# [Task directions]
Report only the number of lines in the records that contain the word "start".

━━━━━ Extracted entries

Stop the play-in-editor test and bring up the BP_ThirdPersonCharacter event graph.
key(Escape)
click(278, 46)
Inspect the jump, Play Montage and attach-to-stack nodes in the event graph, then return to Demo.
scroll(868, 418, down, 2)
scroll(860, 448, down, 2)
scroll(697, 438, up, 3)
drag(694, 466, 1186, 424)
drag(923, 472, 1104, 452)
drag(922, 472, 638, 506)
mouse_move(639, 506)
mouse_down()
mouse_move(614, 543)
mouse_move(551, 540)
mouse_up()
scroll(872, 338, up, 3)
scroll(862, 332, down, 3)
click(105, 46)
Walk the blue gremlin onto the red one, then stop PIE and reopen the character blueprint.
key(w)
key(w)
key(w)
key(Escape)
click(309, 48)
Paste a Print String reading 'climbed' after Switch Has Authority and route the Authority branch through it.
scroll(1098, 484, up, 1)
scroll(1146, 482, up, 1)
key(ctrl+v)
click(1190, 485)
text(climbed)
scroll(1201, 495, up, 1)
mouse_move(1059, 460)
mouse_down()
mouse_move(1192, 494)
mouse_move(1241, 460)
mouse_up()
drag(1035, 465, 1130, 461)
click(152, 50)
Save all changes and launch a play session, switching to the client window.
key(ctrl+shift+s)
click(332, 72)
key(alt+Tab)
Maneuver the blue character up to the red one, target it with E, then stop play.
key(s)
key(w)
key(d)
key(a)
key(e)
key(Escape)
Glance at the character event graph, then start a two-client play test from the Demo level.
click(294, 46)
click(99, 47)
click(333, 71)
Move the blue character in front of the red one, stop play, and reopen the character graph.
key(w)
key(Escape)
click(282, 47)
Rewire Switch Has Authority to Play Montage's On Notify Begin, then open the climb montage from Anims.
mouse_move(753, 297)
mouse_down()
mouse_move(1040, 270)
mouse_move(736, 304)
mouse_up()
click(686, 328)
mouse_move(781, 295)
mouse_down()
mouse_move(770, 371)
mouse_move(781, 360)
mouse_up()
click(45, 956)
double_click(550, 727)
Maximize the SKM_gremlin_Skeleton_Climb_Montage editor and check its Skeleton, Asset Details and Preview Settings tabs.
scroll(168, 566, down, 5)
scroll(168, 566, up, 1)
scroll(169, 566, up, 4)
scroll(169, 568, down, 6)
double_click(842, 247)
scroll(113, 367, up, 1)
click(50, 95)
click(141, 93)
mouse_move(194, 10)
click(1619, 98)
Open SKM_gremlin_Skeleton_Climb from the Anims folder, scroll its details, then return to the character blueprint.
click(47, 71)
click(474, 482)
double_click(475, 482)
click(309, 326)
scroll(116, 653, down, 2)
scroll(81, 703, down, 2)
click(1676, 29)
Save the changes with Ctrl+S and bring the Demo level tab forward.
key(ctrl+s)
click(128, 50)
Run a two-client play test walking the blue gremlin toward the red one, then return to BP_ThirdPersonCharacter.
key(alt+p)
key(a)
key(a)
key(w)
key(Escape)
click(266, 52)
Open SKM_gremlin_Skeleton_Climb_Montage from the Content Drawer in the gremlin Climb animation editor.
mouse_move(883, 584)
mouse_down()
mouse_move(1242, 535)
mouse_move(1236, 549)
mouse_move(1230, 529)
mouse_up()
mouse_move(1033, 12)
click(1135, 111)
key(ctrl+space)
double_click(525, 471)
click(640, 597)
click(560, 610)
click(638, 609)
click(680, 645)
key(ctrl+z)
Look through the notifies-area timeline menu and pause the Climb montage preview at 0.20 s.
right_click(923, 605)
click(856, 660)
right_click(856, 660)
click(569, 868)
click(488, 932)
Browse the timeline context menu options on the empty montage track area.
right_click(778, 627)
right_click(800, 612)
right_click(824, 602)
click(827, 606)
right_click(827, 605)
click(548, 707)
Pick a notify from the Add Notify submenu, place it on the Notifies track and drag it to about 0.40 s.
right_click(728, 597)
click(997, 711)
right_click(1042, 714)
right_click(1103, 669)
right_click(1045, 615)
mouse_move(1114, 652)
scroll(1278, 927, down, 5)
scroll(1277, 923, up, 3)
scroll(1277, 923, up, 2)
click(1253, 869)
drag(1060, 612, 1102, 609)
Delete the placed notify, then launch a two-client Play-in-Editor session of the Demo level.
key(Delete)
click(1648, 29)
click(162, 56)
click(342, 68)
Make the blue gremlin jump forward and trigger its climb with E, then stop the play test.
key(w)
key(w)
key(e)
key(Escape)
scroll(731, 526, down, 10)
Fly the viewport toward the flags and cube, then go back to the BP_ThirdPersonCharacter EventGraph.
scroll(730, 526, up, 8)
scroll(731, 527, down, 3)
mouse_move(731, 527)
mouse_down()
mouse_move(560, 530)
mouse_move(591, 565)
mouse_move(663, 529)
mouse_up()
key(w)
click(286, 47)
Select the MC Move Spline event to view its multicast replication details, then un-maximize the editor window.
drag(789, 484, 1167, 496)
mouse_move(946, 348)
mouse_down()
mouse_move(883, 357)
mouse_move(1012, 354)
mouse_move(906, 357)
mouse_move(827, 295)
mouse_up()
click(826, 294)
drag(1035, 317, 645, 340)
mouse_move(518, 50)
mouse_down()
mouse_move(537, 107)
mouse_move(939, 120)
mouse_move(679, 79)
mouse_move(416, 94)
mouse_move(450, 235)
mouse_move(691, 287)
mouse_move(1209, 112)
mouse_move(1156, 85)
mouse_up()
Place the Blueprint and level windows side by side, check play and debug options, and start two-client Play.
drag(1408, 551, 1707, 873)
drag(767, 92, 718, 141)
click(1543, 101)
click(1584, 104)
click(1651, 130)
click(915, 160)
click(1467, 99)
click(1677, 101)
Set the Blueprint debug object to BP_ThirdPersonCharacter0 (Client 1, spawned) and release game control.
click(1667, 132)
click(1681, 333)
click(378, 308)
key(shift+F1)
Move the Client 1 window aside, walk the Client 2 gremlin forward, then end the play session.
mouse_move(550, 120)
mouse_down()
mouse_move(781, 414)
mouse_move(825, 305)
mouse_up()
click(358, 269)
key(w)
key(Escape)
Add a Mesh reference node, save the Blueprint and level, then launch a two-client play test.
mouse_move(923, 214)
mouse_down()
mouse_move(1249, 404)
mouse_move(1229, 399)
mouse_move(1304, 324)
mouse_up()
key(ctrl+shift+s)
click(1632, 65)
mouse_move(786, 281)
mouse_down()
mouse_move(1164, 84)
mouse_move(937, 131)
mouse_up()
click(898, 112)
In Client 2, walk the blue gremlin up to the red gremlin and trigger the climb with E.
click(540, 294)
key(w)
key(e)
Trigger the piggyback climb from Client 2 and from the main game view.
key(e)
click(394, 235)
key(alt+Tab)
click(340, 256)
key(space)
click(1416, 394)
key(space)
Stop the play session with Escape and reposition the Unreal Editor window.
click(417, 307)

━━━━━━━━━━

# [Reply to the task]
2